### ASSIGNMENT
Among the entries below, copy only the span from the line containing "Fastbite Mix Fryums" through the line containing "Perked Up Mini Pizza". Do so exactly, and skip the pictures.

### SOURCE MATERIAL
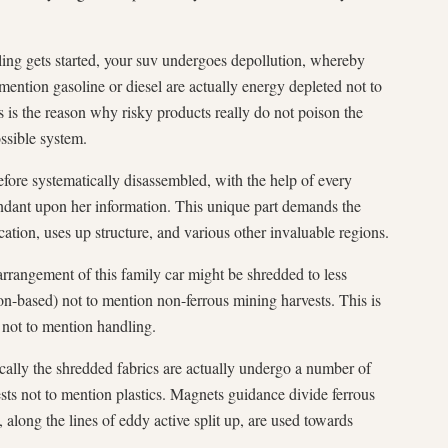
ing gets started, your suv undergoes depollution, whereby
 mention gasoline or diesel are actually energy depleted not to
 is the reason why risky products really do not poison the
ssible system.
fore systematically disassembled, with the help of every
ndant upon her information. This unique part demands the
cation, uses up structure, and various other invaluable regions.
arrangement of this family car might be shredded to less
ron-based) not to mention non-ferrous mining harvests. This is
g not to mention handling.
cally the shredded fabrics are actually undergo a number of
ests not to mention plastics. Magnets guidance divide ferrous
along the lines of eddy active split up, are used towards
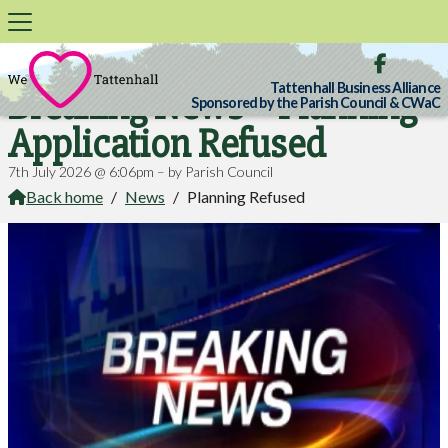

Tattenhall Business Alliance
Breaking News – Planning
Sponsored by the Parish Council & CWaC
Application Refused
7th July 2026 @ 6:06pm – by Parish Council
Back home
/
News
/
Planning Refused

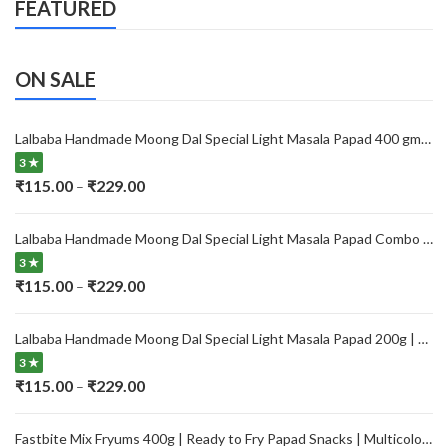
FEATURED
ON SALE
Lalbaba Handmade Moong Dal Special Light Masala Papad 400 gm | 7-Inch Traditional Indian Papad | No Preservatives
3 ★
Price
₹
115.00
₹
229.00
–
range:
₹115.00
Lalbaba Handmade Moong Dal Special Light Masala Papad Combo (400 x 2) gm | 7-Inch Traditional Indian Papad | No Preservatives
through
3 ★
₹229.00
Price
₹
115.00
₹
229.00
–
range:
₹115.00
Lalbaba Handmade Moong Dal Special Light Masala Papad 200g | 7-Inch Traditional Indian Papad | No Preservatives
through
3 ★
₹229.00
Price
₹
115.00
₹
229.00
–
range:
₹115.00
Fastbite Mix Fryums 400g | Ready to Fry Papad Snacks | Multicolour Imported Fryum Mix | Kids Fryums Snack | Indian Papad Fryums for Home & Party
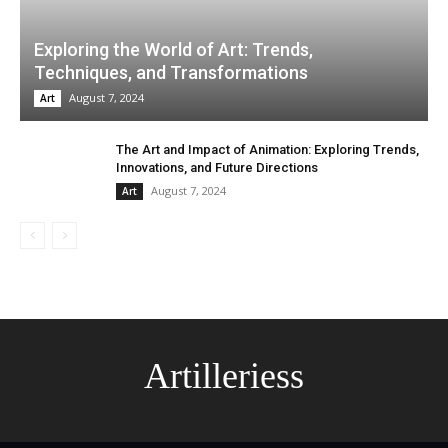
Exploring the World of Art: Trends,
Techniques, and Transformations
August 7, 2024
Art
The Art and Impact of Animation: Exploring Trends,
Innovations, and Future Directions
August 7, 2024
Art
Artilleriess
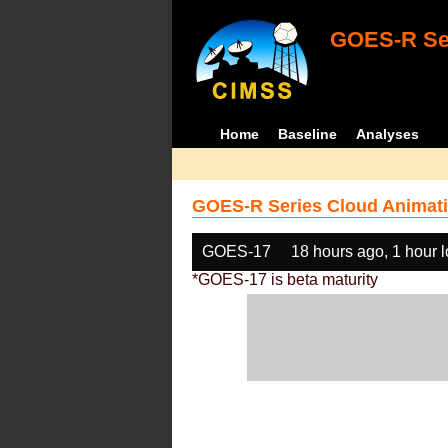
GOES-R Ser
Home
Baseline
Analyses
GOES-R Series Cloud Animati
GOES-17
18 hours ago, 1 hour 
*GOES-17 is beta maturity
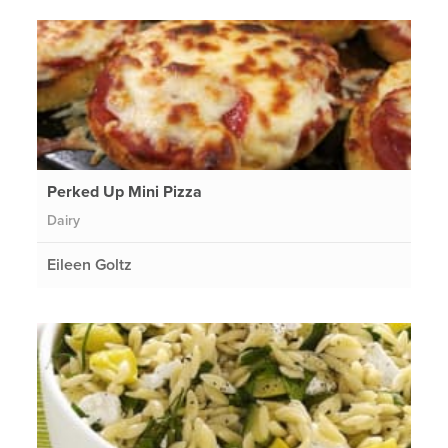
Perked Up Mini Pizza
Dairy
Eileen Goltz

---

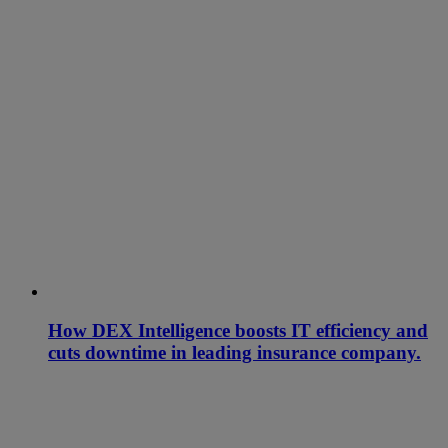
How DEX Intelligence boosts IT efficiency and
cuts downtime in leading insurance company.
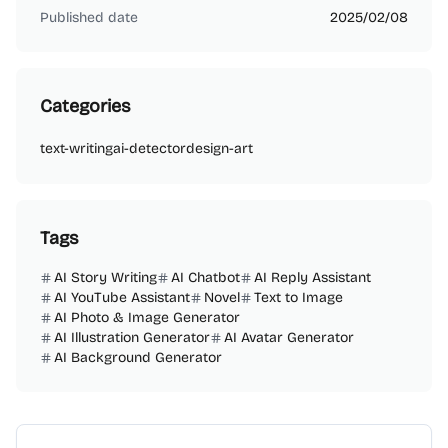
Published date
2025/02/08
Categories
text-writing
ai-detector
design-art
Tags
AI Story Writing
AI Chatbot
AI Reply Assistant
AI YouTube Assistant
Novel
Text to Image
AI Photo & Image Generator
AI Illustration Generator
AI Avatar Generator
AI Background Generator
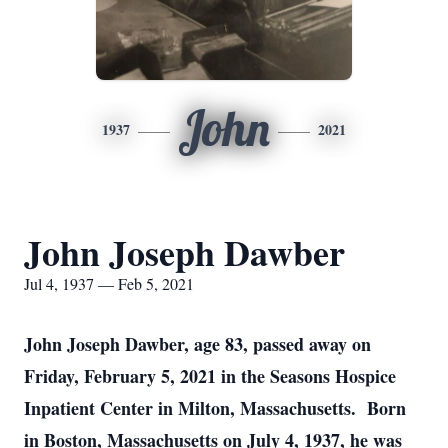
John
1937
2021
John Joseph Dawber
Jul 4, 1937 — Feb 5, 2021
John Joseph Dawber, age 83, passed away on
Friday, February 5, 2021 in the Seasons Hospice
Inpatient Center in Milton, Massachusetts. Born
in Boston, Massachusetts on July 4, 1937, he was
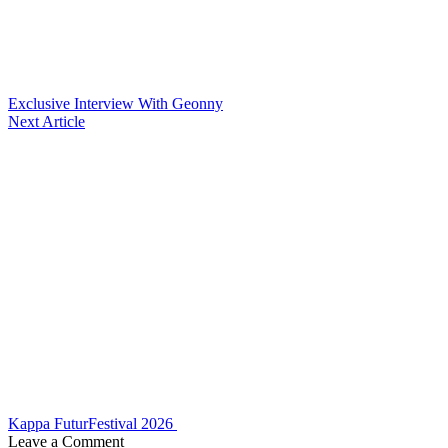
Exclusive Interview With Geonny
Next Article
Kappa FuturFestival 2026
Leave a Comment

==

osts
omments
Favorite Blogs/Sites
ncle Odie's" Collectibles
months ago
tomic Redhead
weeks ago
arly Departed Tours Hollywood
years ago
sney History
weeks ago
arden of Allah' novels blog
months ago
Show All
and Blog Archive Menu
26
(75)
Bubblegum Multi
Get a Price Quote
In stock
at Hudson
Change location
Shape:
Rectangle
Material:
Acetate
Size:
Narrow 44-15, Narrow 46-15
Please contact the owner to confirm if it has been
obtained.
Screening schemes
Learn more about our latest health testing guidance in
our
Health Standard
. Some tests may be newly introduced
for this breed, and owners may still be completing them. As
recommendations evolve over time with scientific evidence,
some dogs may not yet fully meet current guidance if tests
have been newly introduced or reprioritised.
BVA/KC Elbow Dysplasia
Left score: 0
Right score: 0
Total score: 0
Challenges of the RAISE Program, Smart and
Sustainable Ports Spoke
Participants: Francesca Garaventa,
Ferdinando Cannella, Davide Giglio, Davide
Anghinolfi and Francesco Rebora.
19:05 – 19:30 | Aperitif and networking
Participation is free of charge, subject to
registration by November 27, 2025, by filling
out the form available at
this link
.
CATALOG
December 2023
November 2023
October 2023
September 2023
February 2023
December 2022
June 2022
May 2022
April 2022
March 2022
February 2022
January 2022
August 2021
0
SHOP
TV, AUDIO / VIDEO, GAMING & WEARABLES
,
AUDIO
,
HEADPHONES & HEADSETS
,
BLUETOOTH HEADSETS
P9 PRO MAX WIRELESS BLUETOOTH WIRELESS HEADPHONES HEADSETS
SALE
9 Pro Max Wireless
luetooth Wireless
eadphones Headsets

### ANSWER AREA
Fastbite Mix Fryums 400g | Ready to Fry Papad Snacks | Multicolour Imported Fryum Mix | Kids Fryums Snack | Indian Papad Fryums for Home & Party
Exploring the World of Art: Trends,
Techniques, and Transformations
August 7, 2024
Art
The Art and Impact of Animation: Exploring Trends,
Innovations, and Future Directions
August 7, 2024
Art
Artilleriess
GOES-R Ser
Home
Baseline
Analyses
GOES-R Series Cloud Animati
GOES-17
18 hours ago, 1 hour 
*GOES-17 is beta maturity
Perked Up Mini Pizza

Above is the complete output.